I don’t wish to alarm your readers but it’s no use burying our heads in the sand.

 

Best Wishes,

                    John Pearson

 

 

 

Eating Fossil Fuels

 

by Dale Allen Pfeiffer

 

© Copyright 2004, From The Wilderness Publications, www.copvcia.com. All Rights Reserved. May be reprinted, distributed or posted on an Internet web site for non-profit purposes only.

 

 

“Between 1950 and 1984, as the Green Revolution transformed agriculture around the globe, world grain production increased by 250%. That is a tremendous increase in the amount of food energy available for human consumption. This additional energy did not come from an increase in incipient sunlight, nor did it result from introducing agriculture to new vistas of land. The energy for the Green Revolution was provided by fossil fuels in the form of fertilizers (natural gas), pesticides (oil), and hydrocarbon fueled irrigation.

 

 

In a very real sense, we are literally eating fossil fuels. However, due to the laws of thermodynamics, there is not a direct correspondence between energy inflow and outflow in agriculture. Along the way, there is a marked energy loss. Between 1945 and 1994, energy input to agriculture increased 4-fold while crop yields only increased 3-fold. Since then, energy input has continued to increase without a corresponding increase in crop yield. We have reached the point of marginal returns. Yet, due to soil degradation, increased demands of pest management and increasing energy costs for irrigation (all of which is examined below), modern agriculture must continue increasing its energy expenditures simply to maintain current crop yields. The Green Revolution is becoming bankrupt.

 

 

Total fossil fuel use in the United States has increased 20-fold in the last 4 decades. In the US, we consume 20 to 30 times more fossil fuel energy per capita than people in developing nations. Agriculture directly accounts for 17% of all the energy used in this country. As of 1990, we were using approximately 1,000 liters (6.41 barrels) of oil to produce food of one hectare of land.

 

Modern intensive agriculture is unsustainable. It is damaging the land, draining water supplies and polluting the environment. And all of this requires more and more fossil fuel input to pump irrigation water, to replace nutrients, to provide pest protection, to remediate the environment and simply to hold crop production at a constant.

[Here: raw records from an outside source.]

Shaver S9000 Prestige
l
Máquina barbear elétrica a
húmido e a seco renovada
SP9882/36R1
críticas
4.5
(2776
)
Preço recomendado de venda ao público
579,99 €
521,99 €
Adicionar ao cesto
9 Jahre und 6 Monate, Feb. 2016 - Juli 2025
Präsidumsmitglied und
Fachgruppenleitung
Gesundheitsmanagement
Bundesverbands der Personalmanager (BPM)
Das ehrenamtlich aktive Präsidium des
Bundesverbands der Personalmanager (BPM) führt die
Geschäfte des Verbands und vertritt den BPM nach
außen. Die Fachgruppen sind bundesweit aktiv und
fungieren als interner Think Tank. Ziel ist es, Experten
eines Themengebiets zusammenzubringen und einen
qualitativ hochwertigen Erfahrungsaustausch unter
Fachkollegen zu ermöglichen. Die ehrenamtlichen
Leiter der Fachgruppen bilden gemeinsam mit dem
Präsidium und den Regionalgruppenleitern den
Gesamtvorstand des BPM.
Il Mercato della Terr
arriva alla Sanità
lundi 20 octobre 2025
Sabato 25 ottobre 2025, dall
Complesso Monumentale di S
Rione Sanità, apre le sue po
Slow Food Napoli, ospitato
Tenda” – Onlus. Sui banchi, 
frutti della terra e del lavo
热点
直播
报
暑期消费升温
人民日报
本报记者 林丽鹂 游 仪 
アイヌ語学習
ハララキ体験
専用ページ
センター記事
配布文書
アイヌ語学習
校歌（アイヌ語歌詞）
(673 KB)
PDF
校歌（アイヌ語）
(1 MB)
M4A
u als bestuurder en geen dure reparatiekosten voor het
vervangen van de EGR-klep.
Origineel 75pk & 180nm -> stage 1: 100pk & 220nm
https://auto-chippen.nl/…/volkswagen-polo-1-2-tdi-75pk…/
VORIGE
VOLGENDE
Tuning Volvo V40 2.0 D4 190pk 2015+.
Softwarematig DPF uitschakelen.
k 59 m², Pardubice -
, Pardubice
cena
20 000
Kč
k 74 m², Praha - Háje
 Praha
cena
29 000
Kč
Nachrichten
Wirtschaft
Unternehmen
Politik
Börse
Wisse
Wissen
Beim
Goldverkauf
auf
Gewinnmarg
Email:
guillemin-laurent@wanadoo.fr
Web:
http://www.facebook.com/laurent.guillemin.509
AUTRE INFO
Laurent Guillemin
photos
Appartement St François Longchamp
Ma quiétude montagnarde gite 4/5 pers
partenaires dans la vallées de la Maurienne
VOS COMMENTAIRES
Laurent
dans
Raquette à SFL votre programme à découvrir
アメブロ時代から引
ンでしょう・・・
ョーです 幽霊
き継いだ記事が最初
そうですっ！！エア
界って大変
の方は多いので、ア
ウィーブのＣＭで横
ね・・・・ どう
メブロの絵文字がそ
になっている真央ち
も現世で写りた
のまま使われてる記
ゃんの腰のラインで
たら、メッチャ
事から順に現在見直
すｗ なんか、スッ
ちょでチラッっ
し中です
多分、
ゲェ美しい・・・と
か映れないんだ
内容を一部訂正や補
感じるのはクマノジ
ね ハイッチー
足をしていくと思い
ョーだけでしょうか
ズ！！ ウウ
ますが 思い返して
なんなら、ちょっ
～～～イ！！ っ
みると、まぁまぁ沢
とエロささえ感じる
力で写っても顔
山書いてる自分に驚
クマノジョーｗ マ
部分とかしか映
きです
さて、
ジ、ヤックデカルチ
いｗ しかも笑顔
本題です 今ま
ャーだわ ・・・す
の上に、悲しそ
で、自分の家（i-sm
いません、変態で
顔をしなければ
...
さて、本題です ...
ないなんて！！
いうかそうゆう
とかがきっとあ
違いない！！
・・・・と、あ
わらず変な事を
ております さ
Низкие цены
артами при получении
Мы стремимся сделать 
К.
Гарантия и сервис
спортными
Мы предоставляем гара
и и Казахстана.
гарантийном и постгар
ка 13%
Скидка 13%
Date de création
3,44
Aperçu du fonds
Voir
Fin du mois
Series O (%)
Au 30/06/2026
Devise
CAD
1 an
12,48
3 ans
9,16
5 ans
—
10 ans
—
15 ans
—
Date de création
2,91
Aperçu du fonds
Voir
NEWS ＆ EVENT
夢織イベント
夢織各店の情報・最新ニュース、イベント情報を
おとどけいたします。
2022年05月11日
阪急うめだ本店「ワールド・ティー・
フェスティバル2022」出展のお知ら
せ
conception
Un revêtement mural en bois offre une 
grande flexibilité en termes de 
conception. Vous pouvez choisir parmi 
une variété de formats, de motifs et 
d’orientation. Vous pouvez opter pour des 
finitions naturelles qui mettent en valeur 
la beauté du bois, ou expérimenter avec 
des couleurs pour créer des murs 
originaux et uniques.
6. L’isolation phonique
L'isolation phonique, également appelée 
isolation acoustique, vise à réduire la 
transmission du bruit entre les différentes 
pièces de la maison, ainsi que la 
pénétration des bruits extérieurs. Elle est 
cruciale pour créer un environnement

Yet this necessary fossil fuel input is going to crash headlong into declining fossil fuel production.

 

None of this research considers the impact of declining fossil fuel production. The authors of all of these studies believe that the mentioned agricultural crisis will only begin to impact us after 2020, and will not become critical until 2050. The current peaking of global oil production (and subsequent decline of production), along with the peak of North American natural gas production will very likely precipitate this agricultural crisis much sooner than expected. Quite possibly, a U.S. population reduction of one-third will not be effective for sustainability; the necessary reduction might be in excess of one-half. And, for sustainability, global population will have to be reduced from the current 6.32 billion people to 2 billion-a reduction of 68% or over two-thirds. The end of this decade could see spiraling food prices without relief. And the coming decade could see massive starvation on a global level such as never experienced before by the human race.”